---- Reading passage
Now it´s one thing to select the school or schools, but the reality of what goes on at these schools when your kids actually get there is a completely different ball game! I´ve a few Ginger Gerald special tales today to make you laugh and cry – and maybe even make you wish you´d stayed in Stoke on Trent after all.

So how did Ginger Gerald and family deal with this particular hot topic. Well, let´s start by saying that we (well our kids) have experienced a fair few different schooling régimes in their time: UK schooling, both primary & secondary, public and private sector; Mexican schooling, primary and secondary; Spanish Secondary schooling, US online Middle School and UK home studying for A levels. So a bunch of different educational solutions at different times and for different reasons – no one size fits all approach from us! 

In terms of the selection process, sometimes you actually don´t have too much choice – which maybe makes your life a bit easier and takes the pressure of the Big Decision.  For example there´s only one school anywhere near where you live, or only one of them has any spaces left ……….. or there´s only one you can afford!

The first and probably the biggest decision we had to make was to select a primary school for a 5 year old and a secondary school for a 13 year old when we knew we were moving to Cancún. State schools were out of the equation as non-Mexicans aren´t allowed to attend them. And Cancún, at that point, wasn´t just a Spring Break playground in the Sun for the Americans but it was already a thriving and rapidly expanding city of 600,000 inhabitants. Nowadays the City of Cancún alone has well over a million inhabitants. So, a young and quickly growing population meant that schools were popping up all over the place like wildfire – and offering a great opportunity for someone to make a buck or two! So we had quite a few schools to look at – all were similarly priced and most in the same area of the City; many had primary and secondary on the same campus (a big plus for us) and most were pretty small – just one or two classes per year. All of them at least claimed to be Bilingual (meaning that some classes were taught in English and others in Spanish) even if the English bit was not very developed yet. 

So we set up a bunch of appointments when we visited Cancún before actually moving out there (if you can´t remember all the stuff we talked about in the very first episode of Ginger Gerald called D Day – then look it up and give yourself a gentle reminder). We didn´t have a car so we grabbed a taxi for the day…..and off we went with pen & paper in hand to score our potential learning centres. And of course the 5 and 13yr olds came with us – which, thinking about it now, must have been really, really scary for them. Anyway, we knew it wasn´t going to be an easy day when the directions to our first school appointment were: “take the main road out of town and after a few kilometres, you´ll see a building site on the left – turn right and we´re down there”. Google maps hadn´t got things so well covered back then. So off we went into the Bronx and found about 25 Building sites on that main road and eventually, after tons of wrong turns, death defying U turns, panicky phone calls and stopping to ask people who had no clue where any of these “new” schools were – we finally made it to school number 1. Which was also a building site. Now I know that schools need to use the Summer holidays to do their building work – but half of the schools we visited seemed to be missing a roof or a wall or both! And the chances of them actually being open and ready to give classes was, at least in our minds, somewhat questionable.  One school we went into had a beautiful outdoor swimming pool and a full size football pitch - but no classrooms (to be honest I was quite keen on that one). So we re-ordered the priorities of our selection criteria and the top one became: make sure the school is actually built (or at least almost).
--------
---- Available data
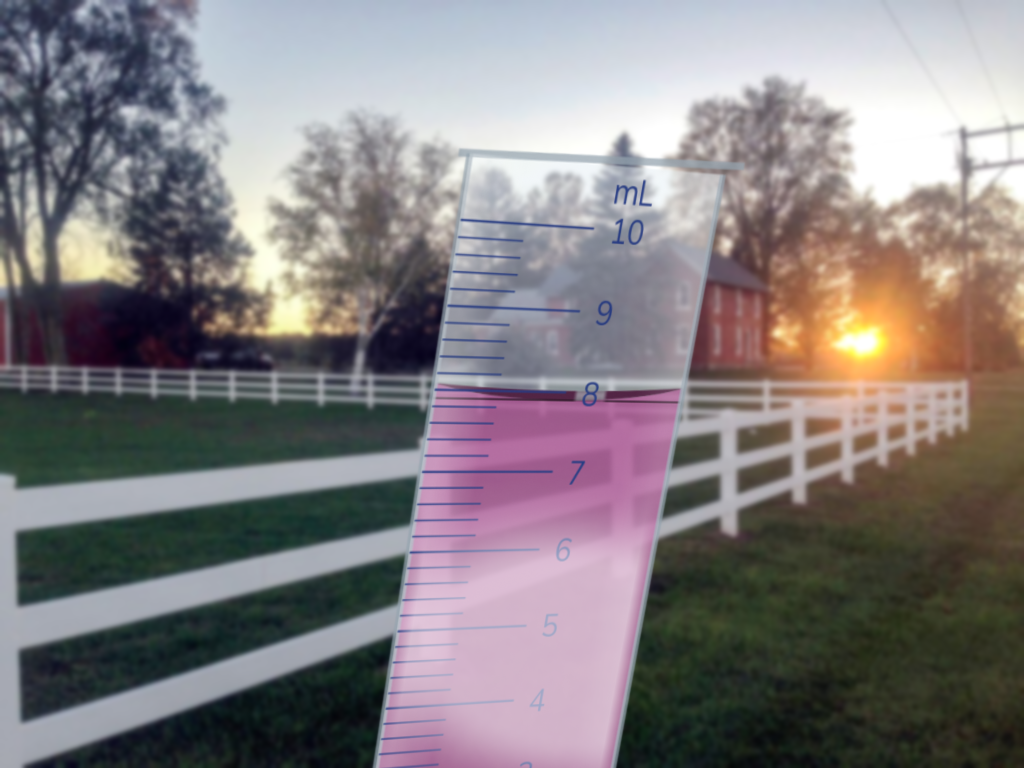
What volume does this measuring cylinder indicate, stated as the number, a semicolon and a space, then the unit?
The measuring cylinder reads 7.9; mL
--------
Required tasks ->
[a] In the piece about choosing schools, begin at the words "Now it´s one" and stop after "approach from us!". Rewrite that stretch with "kids" replaced by "children".
[b] According to the piece about choosing schools, why were state schools in Mexico not an option for the family?
[c] Go on with the piece about choosing schools in Cancún, picking up right after its last sentence.

Results of the tasks ->
[a]
Now it´s one thing to select the school or schools, but the reality of what goes on at these schools when your children actually get there is a completely different ball game! I´ve a few Ginger Gerald special tales today to make you laugh and cry – and maybe even make you wish you´d stayed in Stoke on Trent after all.

So how did Ginger Gerald and family deal with this particular hot topic. Well, let´s start by saying that we (well our children) have experienced a fair few different schooling régimes in their time: UK schooling, both primary & secondary, public and private sector; Mexican schooling, primary and secondary; Spanish Secondary schooling, US online Middle School and UK home studying for A levels. So a bunch of different educational solutions at different times and for different reasons – no one size fits all approach from us!

[b] Non-Mexicans aren't allowed to attend them.

[c]
It was a pleasant surprise when we arrived at schools that were actually built, and didn´t just need our registration fee to help finish off the plastering of another classroom, and at those ones we were shown round, we sat down and asked all the right questions (like can the English teacher speak English? Have you had any children who speak no Spanish at all? What exams, homework, courses, curriculum do you follow? How much does it cost and when does term start?

We were under quite a lot of time pressure so we pretty quickly narrowed it down to 2 or 3 which we then reduced to our Target Solution: one single school complex which had a Nursery & Primary school on one side and a Secondary school on the other. Both small. Both followed US & Mexican educational systems. Both had the most lovely uniforms. Decision taken. Payment made. Job done……now, what were they really going to be like?

Well, classes started at 7am. And if you arrived late (by late I mean one second past 7am) then you weren´t allowed in. The gates´d be locked and there was no negotiating.  Which meant no school for the kids that day. Now we didn´t live next door to the school and driving in Cancún at the best of times felt like taking your life into your own hands, so I felt I needed a bit of a buffer to try to guarantee that I would never arrive late. So, from Monday to Friday for 6 long years, our alarm was set at 5.40am. We woke up, breakfasted, left home at 6.20am and arrived at school at 6.50am. I didn´t think that Ginger Gerald´s new and better life in the Caribbean would start quite so early in the day…..and the poor kids were always shattered!

The Primary school was a bit of a mixed bag but overall I´d say there were more positives than negatives. EJ learnt to speak Spanish very quickly (the brain´s amazing at languages at that age), he loved his football and the food & dressing up every time there was an excuse for a party (the Mexican´s are famous for loving a party). One year he was even selected to light the Olympic flame for the School´s Sports Day – Health & Safety wasn´t quite at the same level as in some other places.

Speaking of safety…he´d not been there very long when he came home all excited and told us he´d spent part of his day playing games under his desk. “Why did you do that son?” we inquired. “Oh, there was guns going off next door so the teacher told us to play under our table for a bit – and to be quiet!” Sure enough, next door had been raided at gun point – not entirely unheard of in those parts – but a bit of a shock to the system and a stark reminder of the reality we had chosen nonetheless!

As for the Secondary school – well, that wasn´t such a positive experience. Teachers tended not to stay around too long – the reality of living and working in Paradise didn´t always live up to their expectations. And as some of the staff didn´t really want to be there, the quality of everything dropped. Some of the teachers were simply careless (one dropped an entire set of exercise books into the Caribbean on her way home from work one evening) and some of them were just nasty (outrageously one of them wrote letters to her ex-pupils when she left telling them how they´d all end up as whores living above their parents´ garages ….…..weird and very disturbing). And it wasn´t unusual for teachers to get the students to mark their peers´ homework and even exams – in return for “credits”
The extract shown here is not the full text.